The first draft of the human genome was published exactly 20 years ago. It took nearly three years to complete, at a cost of nearly a billion dollars. The Project Human Genome it has allowed scientists to read, almost from one end to the other, the 3 billion base pairs of DNA (or "letters") that biologically define a human being.
It was an epochal undertaking. That project allowed a new generation of researchers to identify new targets for cancer treatments, engineered mice with human immune systems and even build one web page where you can navigate the entire human genome as if it were Google Maps.
The first complete human genome was generated from a handful of anonymous donors. The aim was to produce a reference genome that represented more than a single individual. As expected, it was not enough to understand the wide diversity of human populations around the world. No two people are alike and no two genomes are alike. If researchers wanted to understand humanity in all its diversity with greater precision, a single human genome would not be enough.
Thousands or millions of them would have to be sequenced: and this is precisely the purpose of a project currently underway.
Understanding genetic diversity
The richness of genetic diversity among people is what makes each person unique. But genetic changes also cause many ailments and make some groups of people more susceptible to certain diseases than others.
At the time of the human genome project, researchers were also sequencing the complete genomes of simpler organisms such as mice , fruit flies , yeast e some plants . The enormous effort made to generate these first genomes has led to a revolution in the technology required to read genomes. A technology that has advanced to the point that today it does not take years and millions of euros to sequence an entire human genome. Now it takes a few days and costs less than a thousand euros.
Thousands of genomes
Advances in technology have allowed scientists to sequence the complete genomes of thousands of individuals from around the world. Initiatives such as the Genome Aggregation Consortia they are making great efforts to collect and organize this scattered data. So far, that group has been able to collect nearly 150.000 genomes. Within this dataset, the researchers found more than 241 million differences in people's genomes, with an average of one variant every eight base pairs .
Most of these variations are very rare and will have no effect on a person. However, hidden among them are variants with important physiological and medical consequences. For example, some variants of the BRCA1 gene predispose certain groups of women, such as Ashkenazi Jews, to cancer ovaries and breasts. Other variants in that gene carry some Nigerian women to experience higher than normal mortality for breast cancer.
How to identify these variants of the human genome?
The best way researchers can identify these types of variants at the population level is through studies comparing the genomes of large groups of people with a control group. But the diseases are complicated. An individual's lifestyle, symptoms, and time to onset can vary greatly, and the effect of genetics on many diseases is difficult to distinguish. The predictive power of current genomics research is too low to rule out many of these effects because there are not enough genomic data .
Understanding the genetics of complex diseases, particularly those related to genetic differences between ethnic groups, is essentially a big data problem. And researchers need more data. Much more data.
To address the need for more data, the National Institutes of Health initiated a program called All of Us . The project aims to collect genetic information, medical records and health habits from surveys and wearable devices of over one million people in the United States over the course of 10 years. It opened to the public in 2018, and more than 270.000 people have contributed samples since then.
The great potential of this project lies in the possibility of doing research by crossing the most disparate data. A neuroscientist could look for genetic variations associated with depression by considering, for example, exercise levels. An oncologist might look for variants related to skin cancer risk based on ethnic differences.
With one million human genomes we will have an extraordinary wealth of data to discover the effects of genetic variation on disease, not only for individuals, but also within different groups of people.

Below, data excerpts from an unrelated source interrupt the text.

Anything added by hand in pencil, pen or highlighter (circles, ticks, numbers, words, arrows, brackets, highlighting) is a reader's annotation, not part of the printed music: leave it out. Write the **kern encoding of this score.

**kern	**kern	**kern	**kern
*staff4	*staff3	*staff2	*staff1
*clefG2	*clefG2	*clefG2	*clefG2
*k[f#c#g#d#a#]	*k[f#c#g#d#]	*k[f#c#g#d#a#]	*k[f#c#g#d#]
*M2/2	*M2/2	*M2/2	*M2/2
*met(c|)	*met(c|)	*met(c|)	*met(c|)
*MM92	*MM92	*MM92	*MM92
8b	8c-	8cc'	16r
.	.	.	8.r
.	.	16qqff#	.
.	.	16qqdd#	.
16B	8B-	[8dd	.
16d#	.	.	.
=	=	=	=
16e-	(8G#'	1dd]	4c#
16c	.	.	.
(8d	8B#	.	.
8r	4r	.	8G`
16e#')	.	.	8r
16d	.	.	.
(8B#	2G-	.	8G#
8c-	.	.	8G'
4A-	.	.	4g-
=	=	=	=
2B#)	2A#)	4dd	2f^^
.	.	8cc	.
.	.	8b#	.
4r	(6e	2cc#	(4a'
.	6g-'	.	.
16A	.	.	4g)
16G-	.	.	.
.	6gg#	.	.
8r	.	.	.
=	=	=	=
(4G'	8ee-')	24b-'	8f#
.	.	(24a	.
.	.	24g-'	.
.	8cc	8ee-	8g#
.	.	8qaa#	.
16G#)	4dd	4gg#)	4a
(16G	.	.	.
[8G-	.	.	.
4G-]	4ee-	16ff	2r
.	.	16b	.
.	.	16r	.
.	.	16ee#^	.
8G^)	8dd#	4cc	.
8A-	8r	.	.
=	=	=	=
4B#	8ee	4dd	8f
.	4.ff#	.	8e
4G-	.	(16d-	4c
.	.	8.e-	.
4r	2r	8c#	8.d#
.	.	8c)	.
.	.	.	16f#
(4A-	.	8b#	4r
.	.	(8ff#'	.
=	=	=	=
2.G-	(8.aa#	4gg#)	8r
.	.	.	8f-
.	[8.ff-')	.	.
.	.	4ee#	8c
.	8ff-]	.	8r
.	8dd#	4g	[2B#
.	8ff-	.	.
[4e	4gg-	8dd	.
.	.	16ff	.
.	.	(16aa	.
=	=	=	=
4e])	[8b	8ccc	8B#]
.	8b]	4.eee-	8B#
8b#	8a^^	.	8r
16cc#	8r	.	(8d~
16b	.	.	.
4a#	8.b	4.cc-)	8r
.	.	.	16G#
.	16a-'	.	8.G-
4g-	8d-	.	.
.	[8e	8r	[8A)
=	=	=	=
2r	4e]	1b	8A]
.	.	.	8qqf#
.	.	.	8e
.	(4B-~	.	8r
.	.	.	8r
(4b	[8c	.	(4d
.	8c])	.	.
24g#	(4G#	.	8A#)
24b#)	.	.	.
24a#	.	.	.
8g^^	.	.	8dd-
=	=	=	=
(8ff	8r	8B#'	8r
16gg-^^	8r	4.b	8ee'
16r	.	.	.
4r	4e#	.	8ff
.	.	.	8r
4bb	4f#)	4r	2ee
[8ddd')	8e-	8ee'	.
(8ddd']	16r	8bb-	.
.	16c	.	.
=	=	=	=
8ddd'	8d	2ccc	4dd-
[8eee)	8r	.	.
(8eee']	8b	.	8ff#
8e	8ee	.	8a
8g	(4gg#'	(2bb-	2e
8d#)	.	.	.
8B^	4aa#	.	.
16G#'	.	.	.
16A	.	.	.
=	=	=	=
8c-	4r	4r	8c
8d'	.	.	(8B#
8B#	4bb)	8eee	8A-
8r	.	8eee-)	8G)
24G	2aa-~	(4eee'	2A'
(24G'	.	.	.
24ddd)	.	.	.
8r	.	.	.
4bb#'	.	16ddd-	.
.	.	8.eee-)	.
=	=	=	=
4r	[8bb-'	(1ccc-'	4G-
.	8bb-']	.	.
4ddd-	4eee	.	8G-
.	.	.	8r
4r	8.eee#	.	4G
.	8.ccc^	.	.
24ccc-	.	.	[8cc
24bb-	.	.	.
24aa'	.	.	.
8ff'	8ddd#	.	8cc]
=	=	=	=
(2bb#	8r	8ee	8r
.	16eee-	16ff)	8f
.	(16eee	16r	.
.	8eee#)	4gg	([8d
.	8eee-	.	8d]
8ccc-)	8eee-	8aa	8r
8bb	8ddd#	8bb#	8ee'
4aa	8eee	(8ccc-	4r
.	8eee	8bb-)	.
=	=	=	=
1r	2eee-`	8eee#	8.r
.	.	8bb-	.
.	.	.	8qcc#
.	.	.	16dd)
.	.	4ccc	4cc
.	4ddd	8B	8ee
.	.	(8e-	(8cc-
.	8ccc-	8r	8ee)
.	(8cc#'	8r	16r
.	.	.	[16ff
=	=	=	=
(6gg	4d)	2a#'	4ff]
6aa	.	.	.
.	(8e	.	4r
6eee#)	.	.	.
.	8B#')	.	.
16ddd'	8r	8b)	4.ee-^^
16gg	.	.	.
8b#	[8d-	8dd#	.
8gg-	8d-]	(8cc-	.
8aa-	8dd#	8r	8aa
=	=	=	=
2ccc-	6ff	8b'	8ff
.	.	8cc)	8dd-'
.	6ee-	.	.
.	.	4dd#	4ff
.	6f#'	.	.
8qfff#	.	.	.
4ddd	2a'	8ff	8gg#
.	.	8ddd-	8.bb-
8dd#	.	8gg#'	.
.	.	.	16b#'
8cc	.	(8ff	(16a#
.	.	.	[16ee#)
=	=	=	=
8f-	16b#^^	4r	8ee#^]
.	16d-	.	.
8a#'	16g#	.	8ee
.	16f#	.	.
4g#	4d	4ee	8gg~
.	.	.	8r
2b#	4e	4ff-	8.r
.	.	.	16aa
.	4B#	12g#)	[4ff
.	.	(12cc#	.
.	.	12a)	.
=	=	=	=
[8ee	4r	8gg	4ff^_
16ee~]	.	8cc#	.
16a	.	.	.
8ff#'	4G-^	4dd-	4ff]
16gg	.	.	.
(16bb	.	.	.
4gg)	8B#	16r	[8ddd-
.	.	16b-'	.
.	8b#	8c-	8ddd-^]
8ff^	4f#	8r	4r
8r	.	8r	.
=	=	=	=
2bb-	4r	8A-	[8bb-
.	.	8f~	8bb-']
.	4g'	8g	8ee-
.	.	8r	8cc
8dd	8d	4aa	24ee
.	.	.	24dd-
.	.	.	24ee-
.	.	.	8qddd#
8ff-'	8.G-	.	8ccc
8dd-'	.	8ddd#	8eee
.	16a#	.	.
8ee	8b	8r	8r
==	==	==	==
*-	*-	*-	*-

The dark forest of the human genome
Another advantage of this project is that it will allow scientists to learn about parts of the human genome that are currently very difficult to study. Most of the genetic research has been on the parts of the genome that code for proteins. However, these only represent the1,5% of the human genome.
One promising piece of research focuses on RNA, a molecule that transforms the messages encoded in a person's DNA into proteins. However, RNAs that come from 98,5% of the non-protein producing human genome have a host of other functions. Some of these ANNs are involved in processes such as the way in which cancer spreads , embryonic development or control of the X chromosome in females. Because the All of Us project includes all coding and non-coding parts of the genome, it will be by far the largest dataset available to shed light on these mysterious RNAs.